Bah non ça tient pas la route. Même l’avocat adverse me l’avait dit, ça. C’est pas personnel, bête question de procédure. Vivi. Evidemment y’aura non-lieu. Vivi. Tu sais monsieur avocat gratin hors de prix quand t’es au pénal tu vois moyennement l’évidence quand même, hein. C’est pas que tu sois pas confiante mais sur le petit papier qui t’a mise dans les pommes y’avait marqué 5 ans ferme, ça peut éventuellement t’effrayer quand même un chouilla, on sait pas, une erreur est vite arrivée, tu sais que t’en mourrais pas au pire mais quand même bon ça a une petite tendance à t’emmerder la nuit ce truc. Pleurs again. Il sait, il comprend, il éponge, il va me tirer de là, faut pas pleurer madame c’est salaud mais c’est que procédural, ça va se passer, vous verrez, y’a qu’à juste dire ce que vous m’avez dit, le juge instruira pas, allons allons relevez-vous.

Bon an mal an tu te relèves. Toute manière la justice tu sais c’est long. Va falloir continuer de vivre en attendant que quelqu’un ait du temps pour te recevoir. Continuer de gérer le quotidien, de jouer aux légos avec le petit, et pis ça tombe bien t’es en formation cette année, licence pro, pitin ça aide à bosser les cours cette merde…bref. Ce qui ne te tue pas te rend plus forte, allons, bordel, on a vu pire, allez.

Mon gratin hors de prix m’a décroché assez vite un rencart avec un juge d’instruction. Les seuls juges que j’avais vus jusque là c’était les JAF pour mon divorce, c’est pas la même race. Le JAF tu rentres dans son bureau tranquille, tu vois, t’as rien fait de mal, juste tu n’aimes plus, shit happens. Le juge d’instruction, tu rentres dans son bureau la trouille au ventre,  la gerbe aux lèvres. Pas du tout la même musique. T’as pris le temps de chercher des blogs de juristes avant, de les lire, ces gens, d’essayer de les humaniser dans ta tête, de te mettre à leur place, pour moins craindre, pour exorciser un peu, t’as bien causé avec ton gratin, tout ça…mais putain t’es très moyennement toi-même malgré tout. Et tu rates un cours super important en prime. Et tu sais pas pour combien de temps t’en as et y’a le petit à prendre à l’école après. T’as pas pensé mais si ça se trouve tu ressortiras pas de ce bureau ? C’est possible ça ? Vertige.

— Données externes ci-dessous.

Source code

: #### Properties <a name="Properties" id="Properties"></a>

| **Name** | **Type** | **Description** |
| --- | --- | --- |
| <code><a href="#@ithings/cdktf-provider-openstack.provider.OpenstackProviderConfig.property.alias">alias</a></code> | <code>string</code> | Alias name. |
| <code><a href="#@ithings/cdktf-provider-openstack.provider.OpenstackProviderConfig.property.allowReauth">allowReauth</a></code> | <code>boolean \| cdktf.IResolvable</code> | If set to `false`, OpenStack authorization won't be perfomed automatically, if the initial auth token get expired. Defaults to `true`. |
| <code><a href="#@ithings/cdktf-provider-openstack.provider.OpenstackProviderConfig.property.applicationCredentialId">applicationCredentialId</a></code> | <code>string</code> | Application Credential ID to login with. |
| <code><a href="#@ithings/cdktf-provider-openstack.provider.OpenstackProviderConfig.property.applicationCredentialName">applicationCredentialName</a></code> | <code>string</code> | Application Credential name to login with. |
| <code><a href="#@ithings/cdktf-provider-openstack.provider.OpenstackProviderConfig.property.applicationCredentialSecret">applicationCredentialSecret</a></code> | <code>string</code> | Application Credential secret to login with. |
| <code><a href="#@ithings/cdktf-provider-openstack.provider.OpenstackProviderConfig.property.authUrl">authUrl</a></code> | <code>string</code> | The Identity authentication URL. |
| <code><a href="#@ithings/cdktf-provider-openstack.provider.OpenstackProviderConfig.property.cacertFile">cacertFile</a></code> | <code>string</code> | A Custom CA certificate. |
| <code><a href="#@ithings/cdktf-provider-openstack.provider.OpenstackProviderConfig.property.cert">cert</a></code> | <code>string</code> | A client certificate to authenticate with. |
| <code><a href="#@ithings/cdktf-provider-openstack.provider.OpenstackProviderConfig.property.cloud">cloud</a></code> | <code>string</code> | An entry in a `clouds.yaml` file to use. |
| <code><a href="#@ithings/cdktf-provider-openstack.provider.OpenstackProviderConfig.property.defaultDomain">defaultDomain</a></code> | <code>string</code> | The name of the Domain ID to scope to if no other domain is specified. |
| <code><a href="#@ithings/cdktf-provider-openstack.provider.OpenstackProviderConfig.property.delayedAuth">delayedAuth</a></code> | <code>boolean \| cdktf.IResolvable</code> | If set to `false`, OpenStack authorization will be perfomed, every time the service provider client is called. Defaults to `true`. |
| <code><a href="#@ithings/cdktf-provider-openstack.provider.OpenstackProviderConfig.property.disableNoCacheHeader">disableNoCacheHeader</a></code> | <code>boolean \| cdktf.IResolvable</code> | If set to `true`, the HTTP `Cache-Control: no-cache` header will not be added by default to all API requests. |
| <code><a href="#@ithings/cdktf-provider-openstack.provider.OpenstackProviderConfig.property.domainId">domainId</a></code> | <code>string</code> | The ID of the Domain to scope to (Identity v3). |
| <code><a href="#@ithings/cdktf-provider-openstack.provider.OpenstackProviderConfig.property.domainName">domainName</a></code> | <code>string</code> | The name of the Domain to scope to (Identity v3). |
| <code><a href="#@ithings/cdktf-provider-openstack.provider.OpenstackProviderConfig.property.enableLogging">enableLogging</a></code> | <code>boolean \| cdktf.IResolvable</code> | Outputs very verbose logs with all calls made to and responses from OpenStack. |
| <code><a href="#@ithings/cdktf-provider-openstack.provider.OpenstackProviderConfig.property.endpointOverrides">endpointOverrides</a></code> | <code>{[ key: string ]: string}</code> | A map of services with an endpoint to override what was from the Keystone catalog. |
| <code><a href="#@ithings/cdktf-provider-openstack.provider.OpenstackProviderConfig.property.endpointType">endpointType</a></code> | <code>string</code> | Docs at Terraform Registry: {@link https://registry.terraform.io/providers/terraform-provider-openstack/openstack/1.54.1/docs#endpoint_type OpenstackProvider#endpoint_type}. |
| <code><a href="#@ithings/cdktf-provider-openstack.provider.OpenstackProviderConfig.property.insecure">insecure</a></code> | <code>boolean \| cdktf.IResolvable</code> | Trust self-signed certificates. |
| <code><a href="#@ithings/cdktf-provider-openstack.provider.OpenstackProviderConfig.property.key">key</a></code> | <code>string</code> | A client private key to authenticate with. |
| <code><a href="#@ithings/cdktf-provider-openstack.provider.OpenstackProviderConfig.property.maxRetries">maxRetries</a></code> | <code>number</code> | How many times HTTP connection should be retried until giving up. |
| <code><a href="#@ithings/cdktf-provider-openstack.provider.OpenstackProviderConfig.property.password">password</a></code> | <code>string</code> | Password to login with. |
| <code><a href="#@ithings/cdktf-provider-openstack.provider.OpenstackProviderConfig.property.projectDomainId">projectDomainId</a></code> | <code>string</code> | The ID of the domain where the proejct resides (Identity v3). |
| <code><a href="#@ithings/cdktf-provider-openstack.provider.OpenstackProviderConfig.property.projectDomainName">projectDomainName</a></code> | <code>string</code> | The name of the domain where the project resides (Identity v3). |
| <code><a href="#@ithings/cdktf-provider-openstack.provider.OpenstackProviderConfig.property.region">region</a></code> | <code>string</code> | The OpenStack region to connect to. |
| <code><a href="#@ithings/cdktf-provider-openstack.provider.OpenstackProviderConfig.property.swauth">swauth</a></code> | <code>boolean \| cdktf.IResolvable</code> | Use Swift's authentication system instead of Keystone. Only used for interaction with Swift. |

C’est un presque cinquantenaire plutôt doux. Il connaît bien mon gratin, ils discutent de trucs privés, je suppose que prendre le gratin c’était pas con, ouf, chuis dans la pire merde de ma vie mais chuis toujours pas conne, voyons le bon côté. Il m’explique le truc, ballot, victime d’un système procédural la dame en effet, mais bon va falloir un peu amener de l’eau au moulin quand même parce que vous savez faut blinder le dossier, ici c’est pas nous qu’on décide en vrai, la juridiction compétente est ailleurs, mais pour pas trop m’abîmer et vu la gueule du bordel il me soulage comme il peut…il m’enlève l’accusation, il me met témoin assisté, paraît que c’est pas mal d’après mon gratin mais ça fait pas encore tout. Je ressors en larmes. Again. Chuis en bois mais là quand même, merde.

La juridiction compétente est à 500 bornes. J’ai changé de région en plus de taf, bah oui, ballot, mobilité de mon cul, tiens, encore une fois je te paie espèce de connerie.

Gratin faut lui payer la première classe et les heures dans le train. La douloureuse a déjà 4 chiffres en euros… « en principe on n’ira qu’une fois, non-lieu et fini, rassurez vous, on va s’arranger pour le paiement, je veux pas vous plomber » gratin est sympa mais je suis déjà 6 pieds sous terre, le plomb changerait pas grand-chose.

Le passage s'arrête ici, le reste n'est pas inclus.